Las hipótesis sobre las causas del desastre se multiplican y, una vez más habituados a la argentinidad, muy pocos se esperanzan con llegar a saber taxativamente la verdad: si fue una falla de mantenimiento, si fue un error humano, si hubo exceso de carga en las bodegas, si fue una deficiencia mecánica. En este país ya hubo varias tragedias que hicieron pensar en un antes y un después, hubo escenas escalofriantes de cuya dimensión dio cuenta en su momento la decisión de los canales de aire de interrumpir la programación –cuando esa noche Canal 13 suspendió la transmisión de “Campeones”, no cabía duda de que lo que pasaba en la Costanera era realmente grave.
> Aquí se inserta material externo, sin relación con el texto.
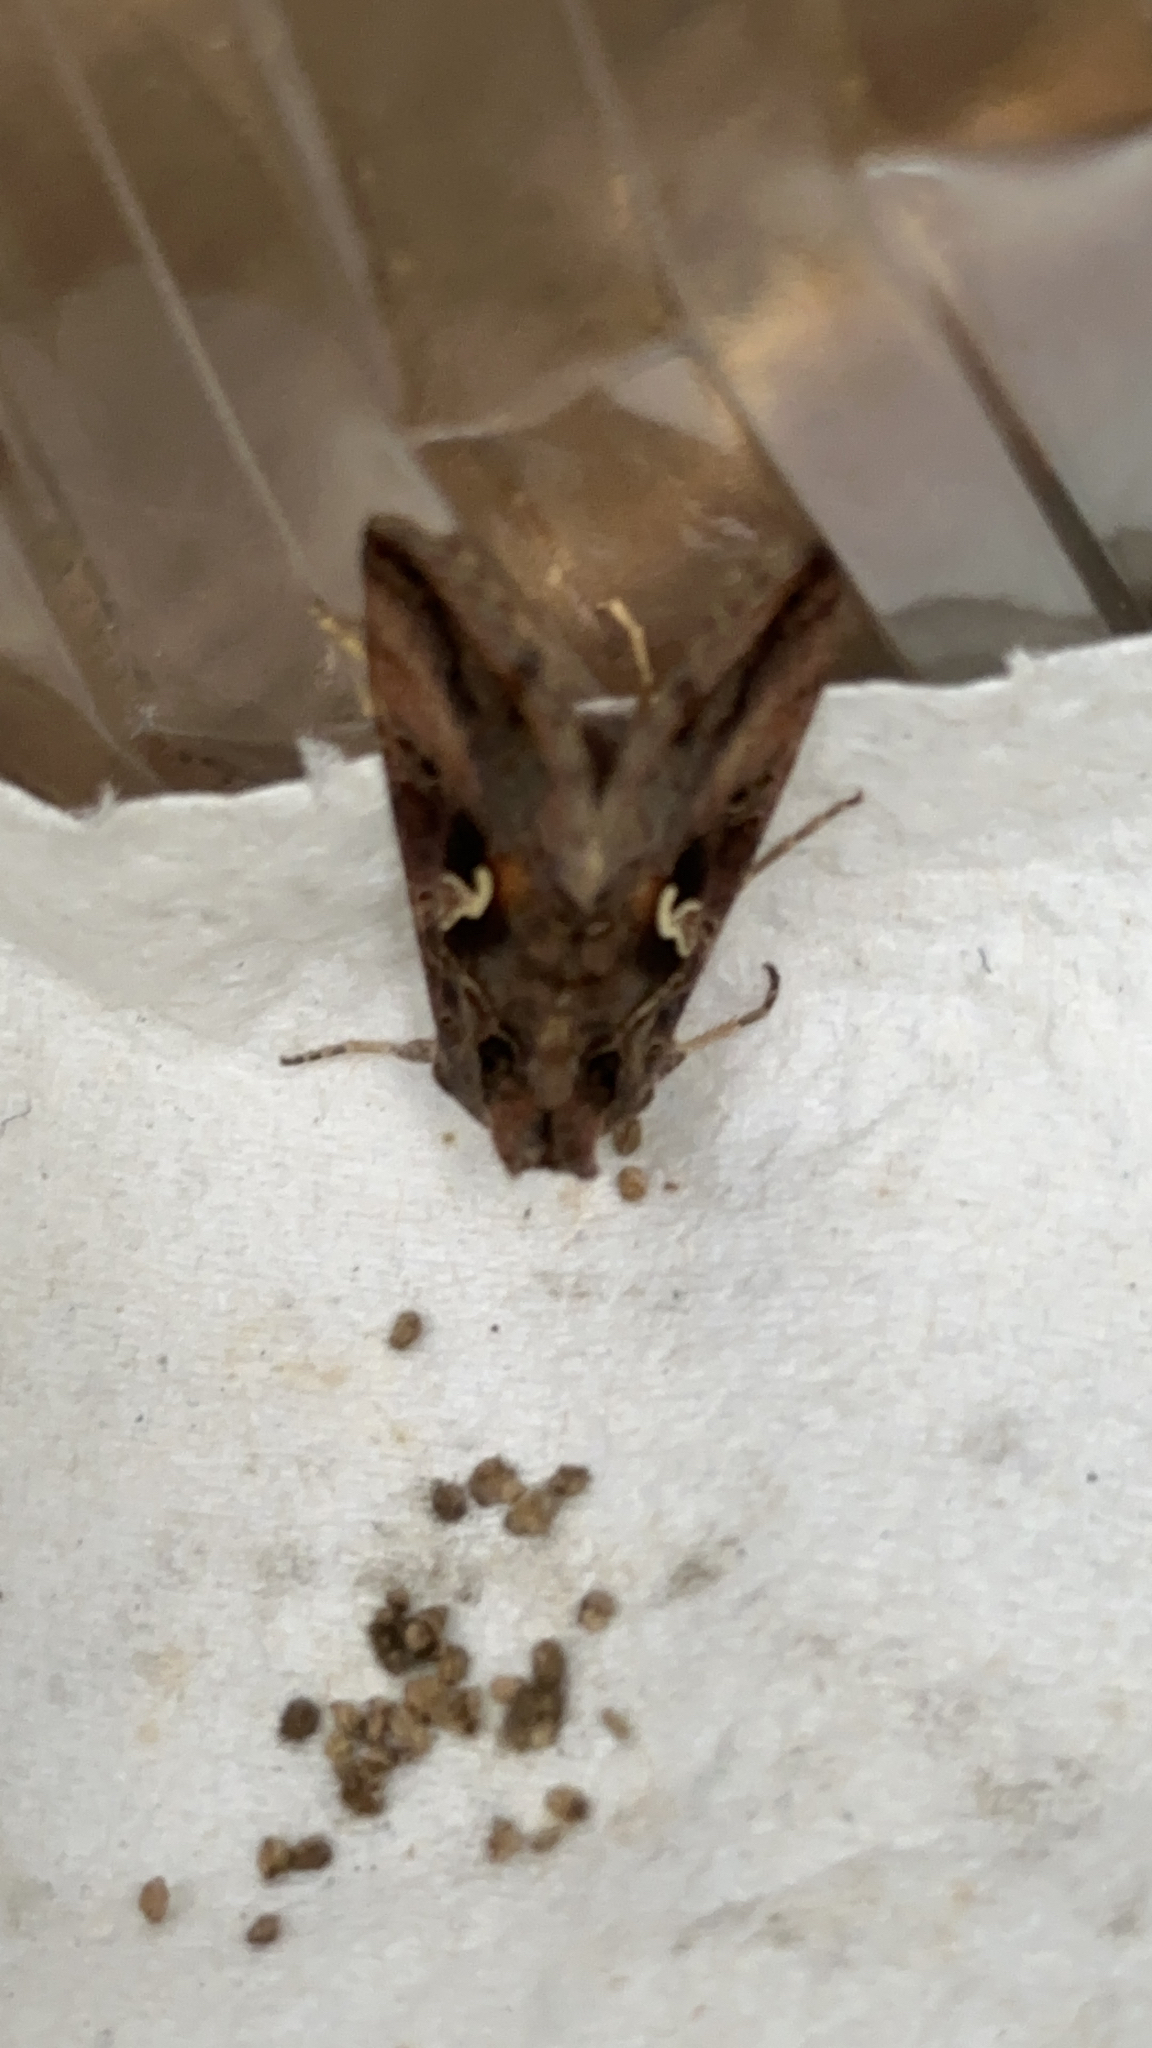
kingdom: Animalia
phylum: Arthropoda
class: Insecta
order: Lepidoptera
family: Noctuidae
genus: Autographa
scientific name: Autographa gamma
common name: Silver y
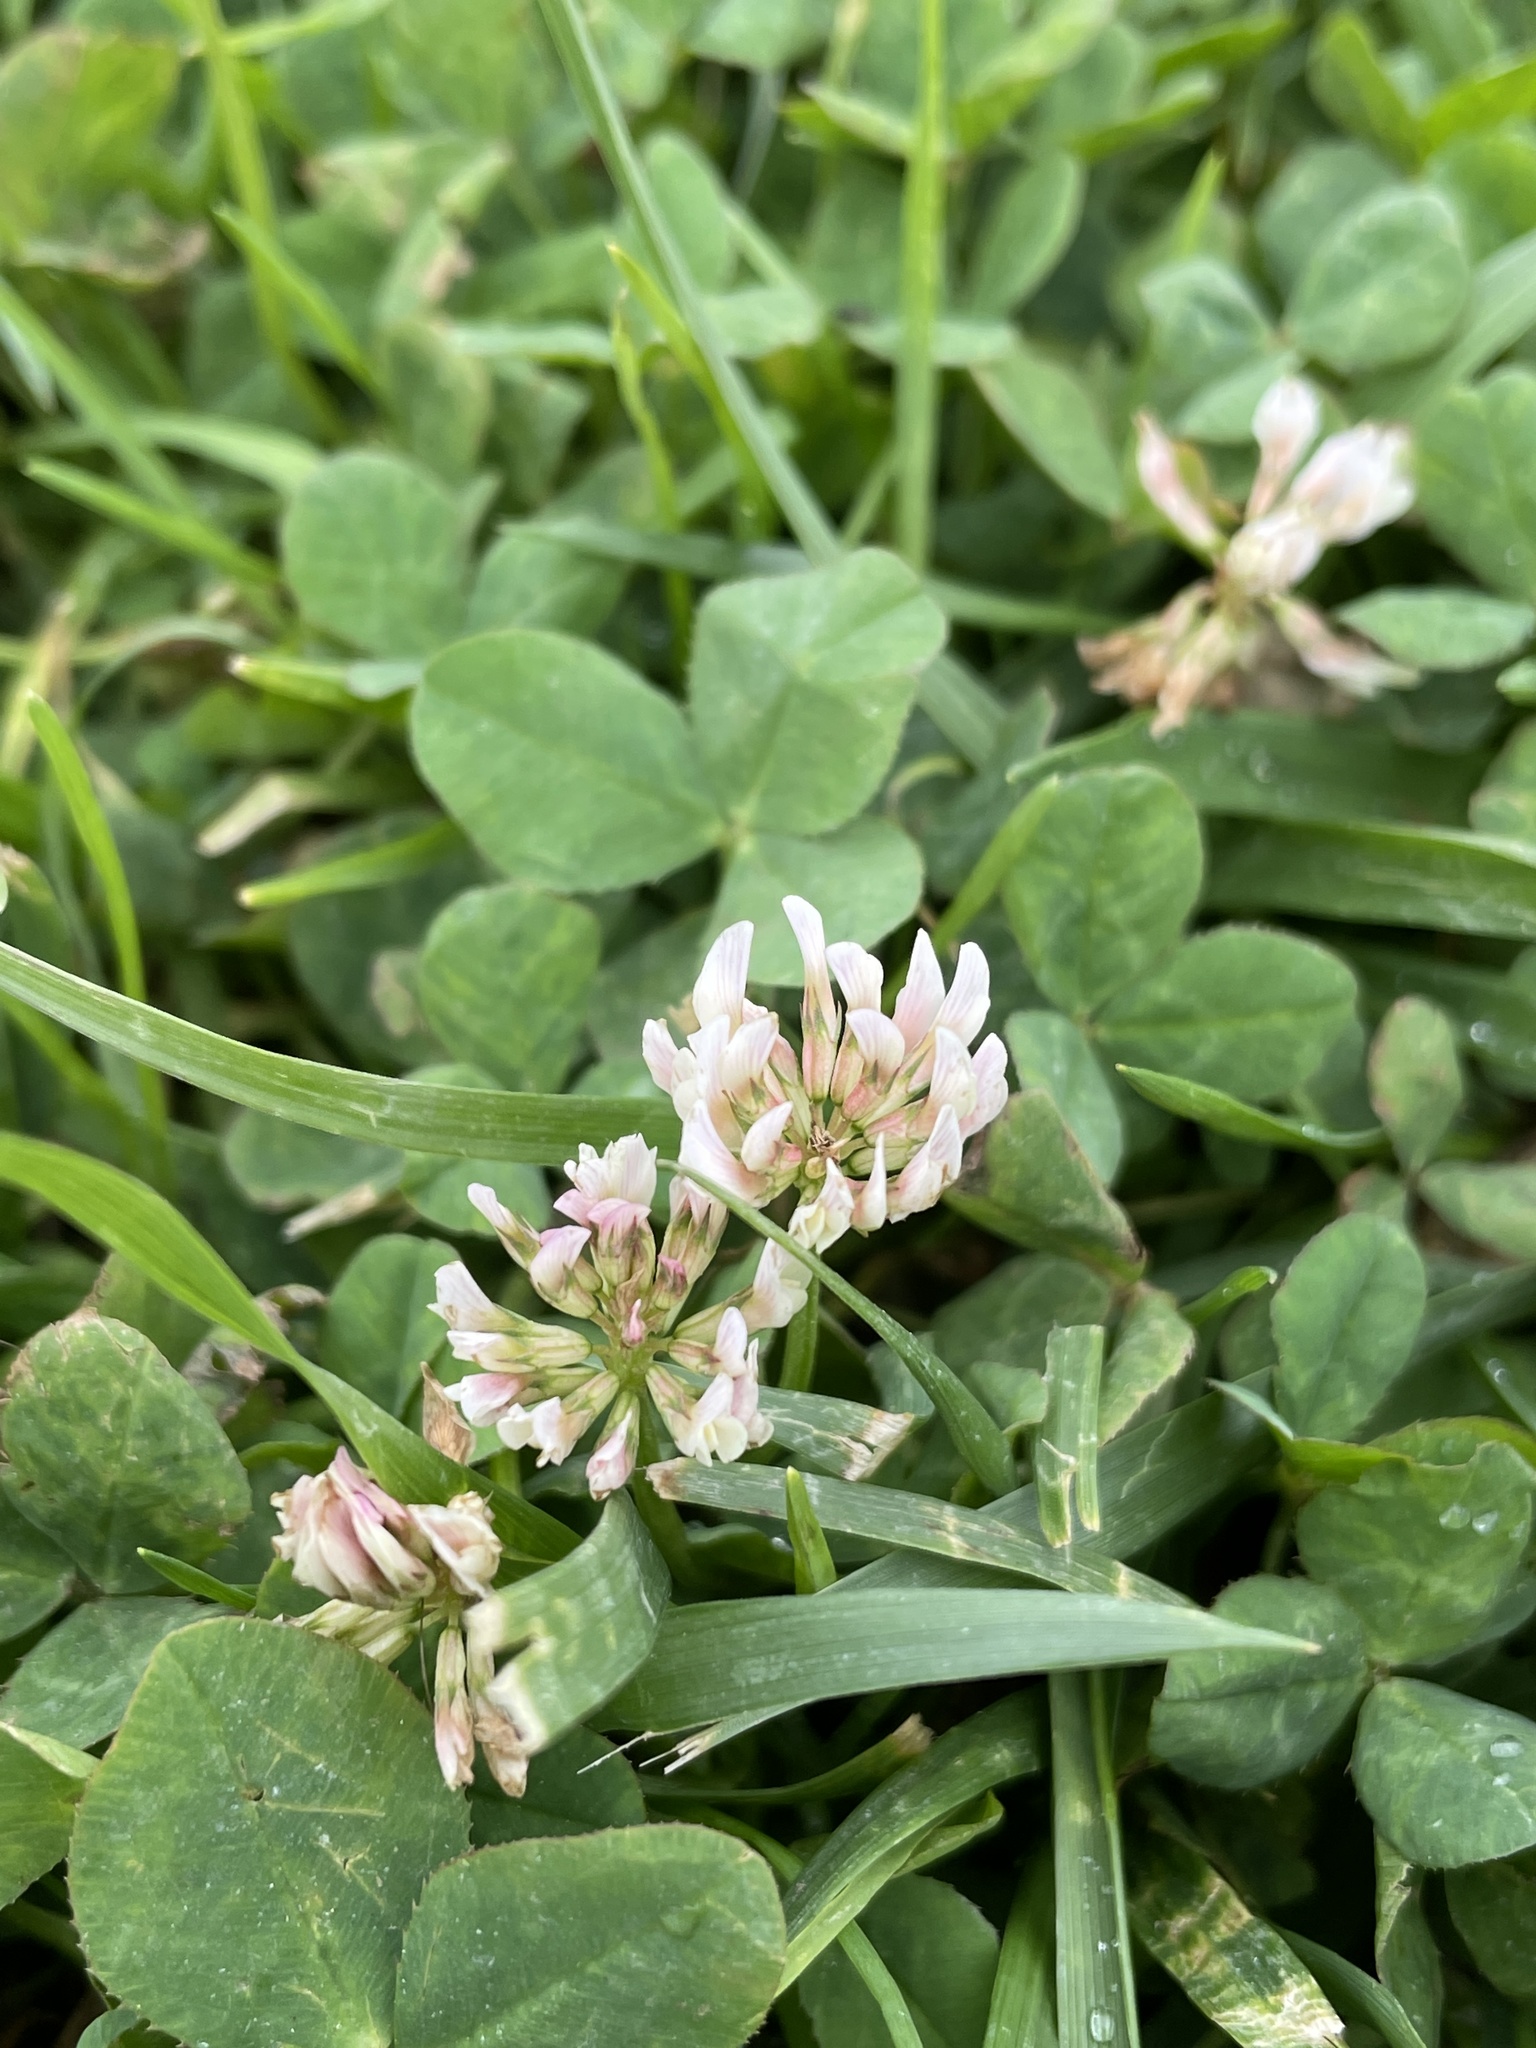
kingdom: Plantae
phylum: Tracheophyta
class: Magnoliopsida
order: Fabales
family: Fabaceae
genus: Trifolium
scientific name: Trifolium repens
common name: White clover
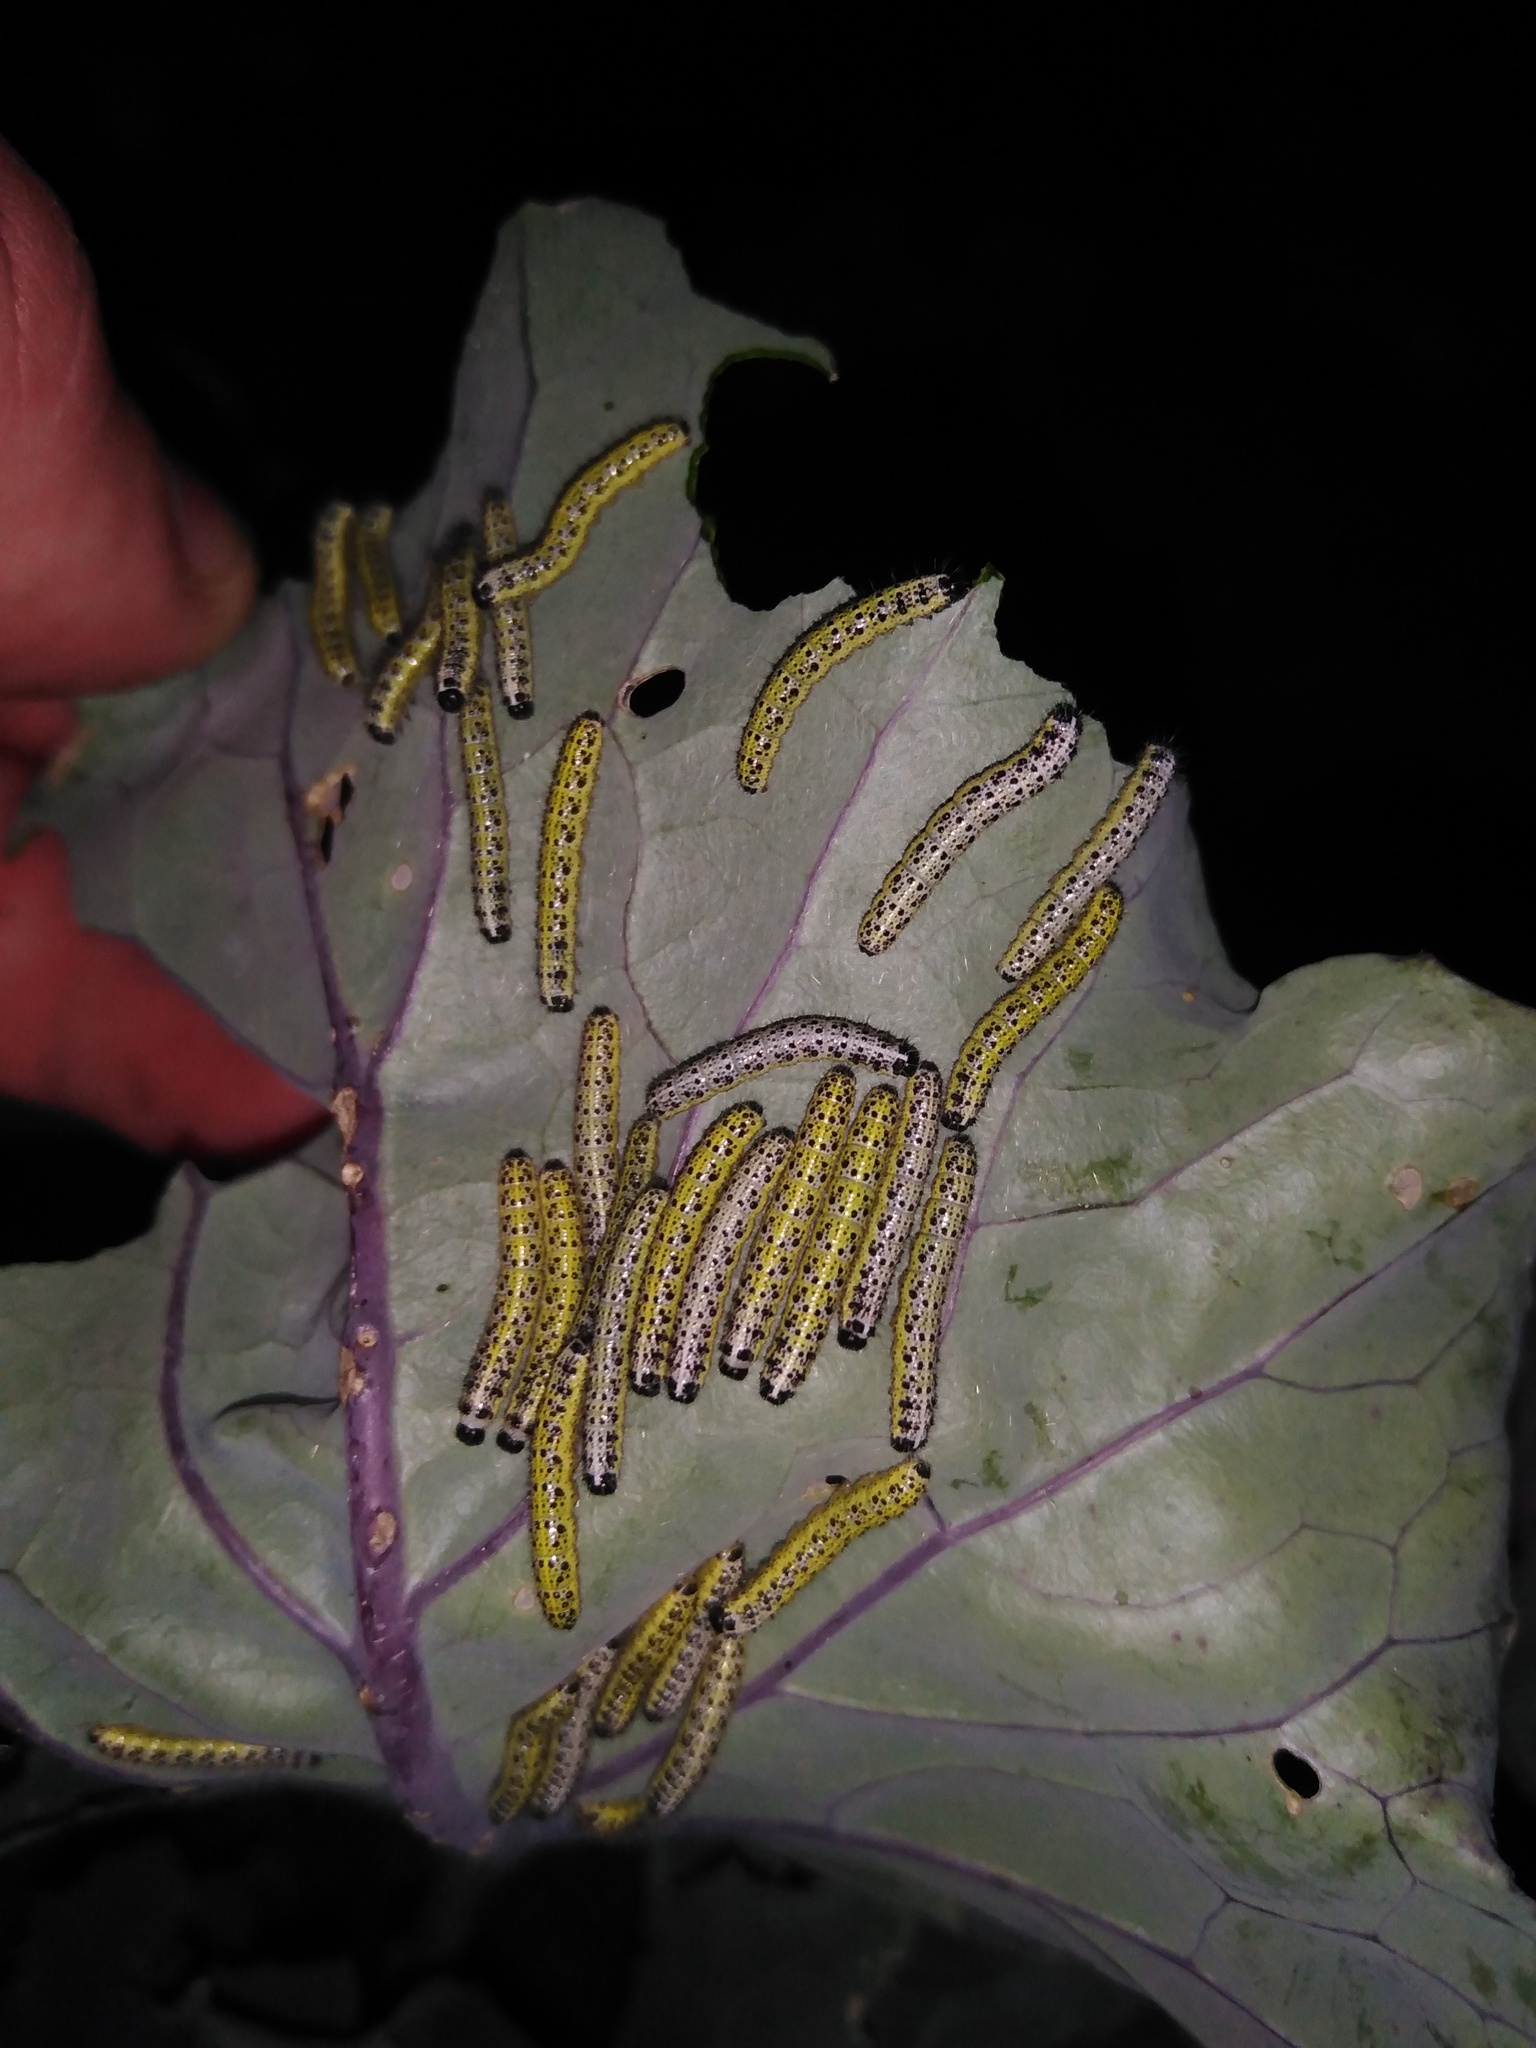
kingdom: Animalia
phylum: Arthropoda
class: Insecta
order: Lepidoptera
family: Pieridae
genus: Pieris
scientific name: Pieris brassicae
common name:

Ninguna noticia que no fuera catastrófica hubiese desafiado semejante rating–. Hubo decenas de muertos –la embajada de Israel, la AMIA, Río Tercero– cuyas muertes permanecen aún inexplicadas. Pero, si de algo cualquier argentino está seguro, es de que no está seguro. Y sin embargo, esa noción de inseguridad basada en el desmantelamiento de las redes de controles y en el ardid perverso de la superposición de responsabilidades que siempre da por resultado ninguna responsabilidad se diluye en el día a día, pasa sin pena ni gloria hasta que cae un avión en Aeroparque y parece que algo cambiará, aunque ya se sabe que no cambiará nada.
Que una línea aérea falsifique órdenes de reparación de sus aparatos –como denunció un integrante de la Asociación de Personal Técnico Aeronáutico–, que el responsable de recibir esa denuncia haya sido un miembro de la Dirección Nacional de Aeronavegabilidad de la Fuerza Aérea que poco después fue contratado como representante técnico de la misma empresa denunciada sólo produce la pantomima del escándalo. ¿A quién puede escandalizar realmente lo previsible, lo conocido, lo ordinario? Sin haber tomado nota de ello, esta sociedad fue acostumbrándose a convivir con la connivencia, con la desaprensión, con la negligencia y con la impunidad. En cada casa, en cada taxi, en cada corrillo de la esquina, en cada conversación en la vereda, antes de saber detalles ni conocer denuncias, los argentinos sospechan que si hubo un desastre, antes hubo un negocio, que alguien puso un sello mirando para el costado, que hubo una privatización mal hecha, una concesión mal dada, un Estado imbécil.
La palabra seguridad o su espejo invertido, inseguridad, no debería remitir tan directamente a los asaltos y a los robos, como se insistió hasta el hartazgo desde los debates televisivos y las maniobras electorales de los candidatos. Mientras esa sospecha callejera que se parece a la intuición de un paranoico tenga sostén en la realidad, mientras esté en lo cierto quien suponga que la vida de la gente no es unvalor que salga indemne de las negociaciones públicas o privadas, este país es y será inseguro, y será más razonable agradecer al azar que las desgracias no ocurran que rasgarse las vestiduras cuando se cuenten los muertos.